What is needed: Replace every "point_idx" in the data below with "point_id", leaving all other text unchanged.

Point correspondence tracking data
.....

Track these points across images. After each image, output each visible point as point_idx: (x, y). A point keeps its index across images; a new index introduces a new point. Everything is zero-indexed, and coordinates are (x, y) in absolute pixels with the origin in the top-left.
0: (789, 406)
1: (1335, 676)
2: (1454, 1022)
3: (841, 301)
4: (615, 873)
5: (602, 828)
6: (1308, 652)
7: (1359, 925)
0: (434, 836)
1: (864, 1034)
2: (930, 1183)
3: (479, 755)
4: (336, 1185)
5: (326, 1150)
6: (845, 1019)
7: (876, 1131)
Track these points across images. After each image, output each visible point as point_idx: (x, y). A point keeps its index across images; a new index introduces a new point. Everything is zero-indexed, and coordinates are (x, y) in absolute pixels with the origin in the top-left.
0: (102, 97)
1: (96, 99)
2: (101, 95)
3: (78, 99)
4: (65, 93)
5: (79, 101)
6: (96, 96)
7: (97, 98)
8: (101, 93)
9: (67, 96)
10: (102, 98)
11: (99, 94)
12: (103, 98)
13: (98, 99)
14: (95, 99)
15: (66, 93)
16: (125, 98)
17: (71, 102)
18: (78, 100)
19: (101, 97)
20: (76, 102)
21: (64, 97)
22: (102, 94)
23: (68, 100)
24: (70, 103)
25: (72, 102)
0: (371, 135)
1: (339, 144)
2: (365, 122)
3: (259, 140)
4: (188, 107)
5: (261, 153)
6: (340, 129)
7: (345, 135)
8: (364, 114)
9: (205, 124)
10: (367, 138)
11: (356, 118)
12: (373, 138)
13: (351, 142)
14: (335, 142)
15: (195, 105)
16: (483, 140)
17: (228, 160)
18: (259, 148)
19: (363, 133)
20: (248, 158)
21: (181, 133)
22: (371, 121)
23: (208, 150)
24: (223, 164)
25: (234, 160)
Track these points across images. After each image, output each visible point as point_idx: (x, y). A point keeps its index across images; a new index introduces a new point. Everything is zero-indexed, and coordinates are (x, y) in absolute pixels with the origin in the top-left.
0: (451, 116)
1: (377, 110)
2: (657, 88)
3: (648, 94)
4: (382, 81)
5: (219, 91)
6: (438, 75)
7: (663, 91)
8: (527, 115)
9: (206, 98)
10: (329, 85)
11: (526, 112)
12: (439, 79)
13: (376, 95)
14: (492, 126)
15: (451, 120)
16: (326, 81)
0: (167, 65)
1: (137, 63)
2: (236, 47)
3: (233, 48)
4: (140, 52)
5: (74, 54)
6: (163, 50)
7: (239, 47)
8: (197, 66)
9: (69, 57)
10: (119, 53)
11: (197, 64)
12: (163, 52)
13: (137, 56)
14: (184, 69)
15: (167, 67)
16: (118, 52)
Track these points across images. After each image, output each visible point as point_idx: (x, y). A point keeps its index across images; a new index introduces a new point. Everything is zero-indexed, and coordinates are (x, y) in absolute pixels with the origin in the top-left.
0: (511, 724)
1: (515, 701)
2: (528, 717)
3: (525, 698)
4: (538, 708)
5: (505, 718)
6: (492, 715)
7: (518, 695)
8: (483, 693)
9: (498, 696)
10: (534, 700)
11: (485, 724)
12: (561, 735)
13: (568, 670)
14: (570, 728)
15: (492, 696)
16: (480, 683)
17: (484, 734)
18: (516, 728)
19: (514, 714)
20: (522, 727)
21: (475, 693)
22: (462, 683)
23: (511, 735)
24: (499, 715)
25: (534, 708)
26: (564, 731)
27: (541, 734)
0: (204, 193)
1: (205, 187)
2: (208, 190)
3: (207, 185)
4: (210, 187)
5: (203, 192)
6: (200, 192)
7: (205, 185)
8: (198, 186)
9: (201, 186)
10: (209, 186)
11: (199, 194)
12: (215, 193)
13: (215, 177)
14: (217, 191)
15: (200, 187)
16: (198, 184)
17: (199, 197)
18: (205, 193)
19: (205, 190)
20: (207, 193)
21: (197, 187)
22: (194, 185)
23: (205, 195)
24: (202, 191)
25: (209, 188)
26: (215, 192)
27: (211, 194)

.....

Reply:
Track these points across images. After each image, output each visible point as point_id: (x, y). A point keeps its index across images; a new index introduces a new point. Everything is zero-indexed, and coordinates are (x, y) in absolute pixels with the origin in the top-left.
0: (789, 406)
1: (1335, 676)
2: (1454, 1022)
3: (841, 301)
4: (615, 873)
5: (602, 828)
6: (1308, 652)
7: (1359, 925)
0: (434, 836)
1: (864, 1034)
2: (930, 1183)
3: (479, 755)
4: (336, 1185)
5: (326, 1150)
6: (845, 1019)
7: (876, 1131)
Track these points across images. After each image, output each visible point as point_id: (x, y). A point keeps its index across images; a new index introduces a new point. Everything is zero-indexed, and coordinates are (x, y) in absolute pixels with the origin in the top-left.
0: (102, 97)
1: (96, 99)
2: (101, 95)
3: (78, 99)
4: (65, 93)
5: (79, 101)
6: (96, 96)
7: (97, 98)
8: (101, 93)
9: (67, 96)
10: (102, 98)
11: (99, 94)
12: (103, 98)
13: (98, 99)
14: (95, 99)
15: (66, 93)
16: (125, 98)
17: (71, 102)
18: (78, 100)
19: (101, 97)
20: (76, 102)
21: (64, 97)
22: (102, 94)
23: (68, 100)
24: (70, 103)
25: (72, 102)
0: (371, 135)
1: (339, 144)
2: (365, 122)
3: (259, 140)
4: (188, 107)
5: (261, 153)
6: (340, 129)
7: (345, 135)
8: (364, 114)
9: (205, 124)
10: (367, 138)
11: (356, 118)
12: (373, 138)
13: (351, 142)
14: (335, 142)
15: (195, 105)
16: (483, 140)
17: (228, 160)
18: (259, 148)
19: (363, 133)
20: (248, 158)
21: (181, 133)
22: (371, 121)
23: (208, 150)
24: (223, 164)
25: (234, 160)
Track these points across images. After each image, output each visible point as point_id: (x, y). A point keeps its index across images; a new index introduces a new point. Everything is zero-indexed, and coordinates are (x, y) in absolute pixels with the origin in the top-left.
0: (451, 116)
1: (377, 110)
2: (657, 88)
3: (648, 94)
4: (382, 81)
5: (219, 91)
6: (438, 75)
7: (663, 91)
8: (527, 115)
9: (206, 98)
10: (329, 85)
11: (526, 112)
12: (439, 79)
13: (376, 95)
14: (492, 126)
15: (451, 120)
16: (326, 81)
0: (167, 65)
1: (137, 63)
2: (236, 47)
3: (233, 48)
4: (140, 52)
5: (74, 54)
6: (163, 50)
7: (239, 47)
8: (197, 66)
9: (69, 57)
10: (119, 53)
11: (197, 64)
12: (163, 52)
13: (137, 56)
14: (184, 69)
15: (167, 67)
16: (118, 52)
Track these points across images. After each image, output each visible point as point_id: (x, y). A point keeps its index across images; a new index introduces a new point. Everything is zero-indexed, and coordinates are (x, y) in absolute pixels with the origin in the top-left.
0: (511, 724)
1: (515, 701)
2: (528, 717)
3: (525, 698)
4: (538, 708)
5: (505, 718)
6: (492, 715)
7: (518, 695)
8: (483, 693)
9: (498, 696)
10: (534, 700)
11: (485, 724)
12: (561, 735)
13: (568, 670)
14: (570, 728)
15: (492, 696)
16: (480, 683)
17: (484, 734)
18: (516, 728)
19: (514, 714)
20: (522, 727)
21: (475, 693)
22: (462, 683)
23: (511, 735)
24: (499, 715)
25: (534, 708)
26: (564, 731)
27: (541, 734)
0: (204, 193)
1: (205, 187)
2: (208, 190)
3: (207, 185)
4: (210, 187)
5: (203, 192)
6: (200, 192)
7: (205, 185)
8: (198, 186)
9: (201, 186)
10: (209, 186)
11: (199, 194)
12: (215, 193)
13: (215, 177)
14: (217, 191)
15: (200, 187)
16: (198, 184)
17: (199, 197)
18: (205, 193)
19: (205, 190)
20: (207, 193)
21: (197, 187)
22: (194, 185)
23: (205, 195)
24: (202, 191)
25: (209, 188)
26: (215, 192)
27: (211, 194)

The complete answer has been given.